An arguably more pressing area of need for development is optimization, with methods for agent-based models still in their infancy. In this review, studies that reported optimization usually simulated a suite of different interventions, or the same interventions at different levels of coverage or timing. Cost-effectiveness analysis was typically approached in the same manner. Whilst conclusions were provided as to the most effective simulation approach, true optimization was rare [
69,
97], using formal techniques to identify parameter values that optimize one or more objective functions. Given the role of ABMs in modelling interventions in low-transmission settings, formal optimization techniques are important for enhancing the ability of models to guide policy.

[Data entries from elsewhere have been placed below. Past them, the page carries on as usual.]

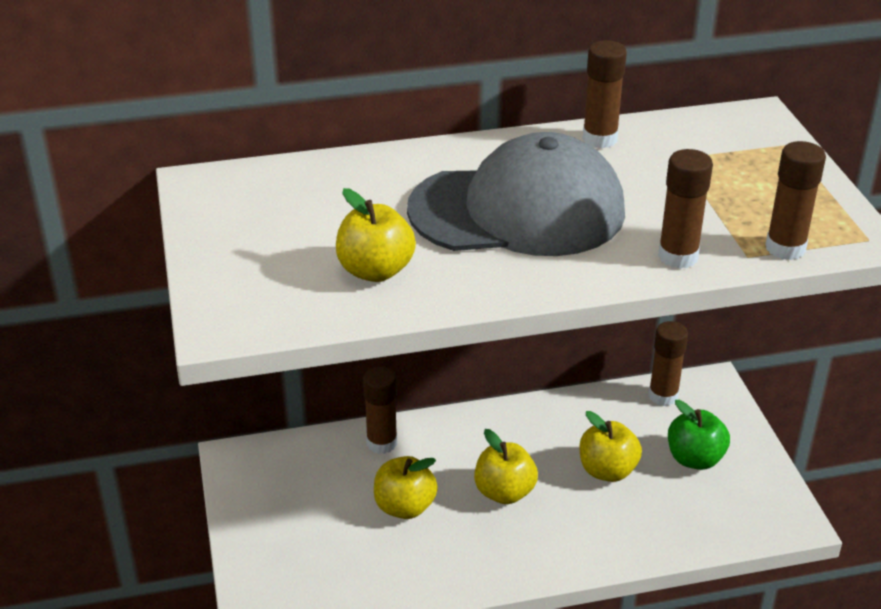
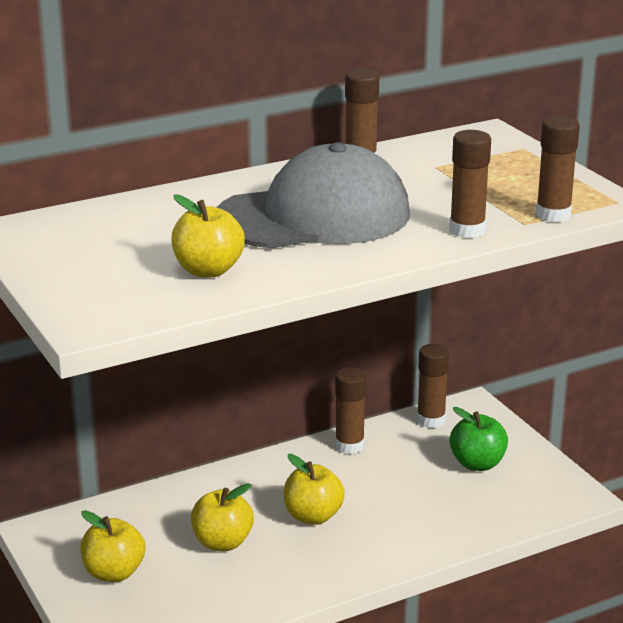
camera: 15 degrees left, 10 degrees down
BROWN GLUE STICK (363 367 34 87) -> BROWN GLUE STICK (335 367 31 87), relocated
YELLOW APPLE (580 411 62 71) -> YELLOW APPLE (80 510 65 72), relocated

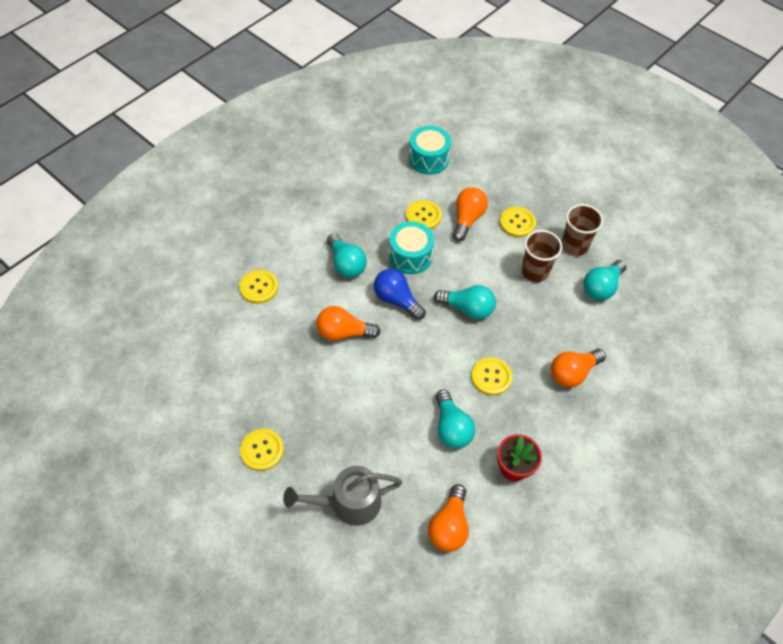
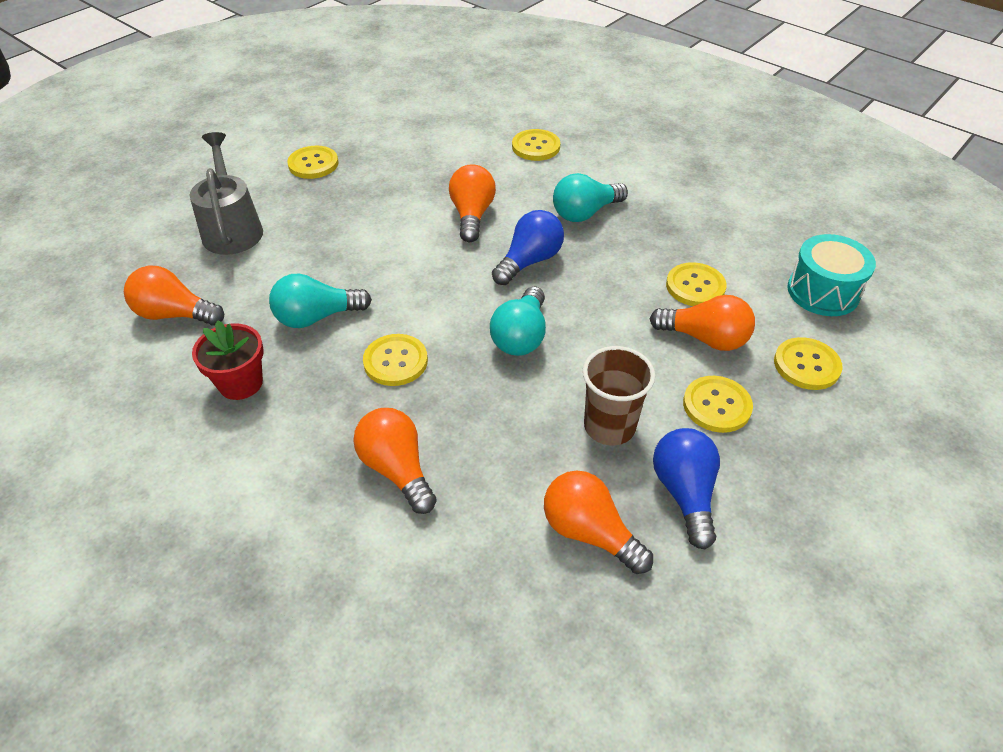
camera: 90 degrees right, 10 degrees down
TURQUOISE DRUM (389 221 45 53) -> none
none -> YELLOW BUTTON (774 337 68 53)
BROWN CUP (561 204 42 52) -> BLUE LIGHT BULB (653 428 67 121)
TURQUOISE LIGHT BULB (583 260 44 41) -> ORANGE LIGHT BULB (544 470 109 104)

Deterministic models have already been used as the basis of optimization of interventions for various infection diseases [
125,
127,
128]. Strategies for the optimization of interventions within ABMs appear less common, possibly due to the high computational burden of finding consistent minima in the presence of stochasticity. It is difficult to define how to best approach optimization from an agent-based standpoint. A systematic review of ABMs for optimization problems [
129] highlighted techniques used for disciplines such as scheduling, supply chain management, energy systems planning and transportation and logistics. As is likely the case regarding spatial methods, optimization of malaria transmission modelling (and infectious disease simulation more broadly) may benefit from adapting approaches outside the field to a new context.
Increased clarity in model reporting would be of great benefit to both the creators of ABMs and their audience. While many papers included detailed supplementary materials for additional results, project descriptions and calibration, validation, sensitivity analysis and optimization techniques, the intricacies of these techniques often unclear. A protocol exists for the description of ABMs [
130], and models that used it [
21,
31,
76] were simple to understand and appeared easily replicable by external groups. Further transparency includes sharing of the mathematics and code [
76] of models. These small steps in documentation would allow for increased verification and validation of models, as well as increasing opportunities for collaboration between modelling groups.
Beyond individual models, ensemble modelling is an important tool for generating robust conclusions about malaria transmission. A review of ebola models advocated for an ensemble modelling approach that adequately compares state-of-the-art models, but also allows for model diversity [
131]. For malaria models built for similar purposes (for example, to estimate certain parameters of interest, or to predict the value of an intervention), both inter- and intra-model comparison has been conducted. In some cases, two or three interventions have been simultaneously assessed using this approach [
110,
114,
115]. The next steps for ensemble and consensus modelling may include more interventions, spatial modelling, and developing techniques to determine which models are most appropriate when ensemble members differ in parameter estimates or outputs.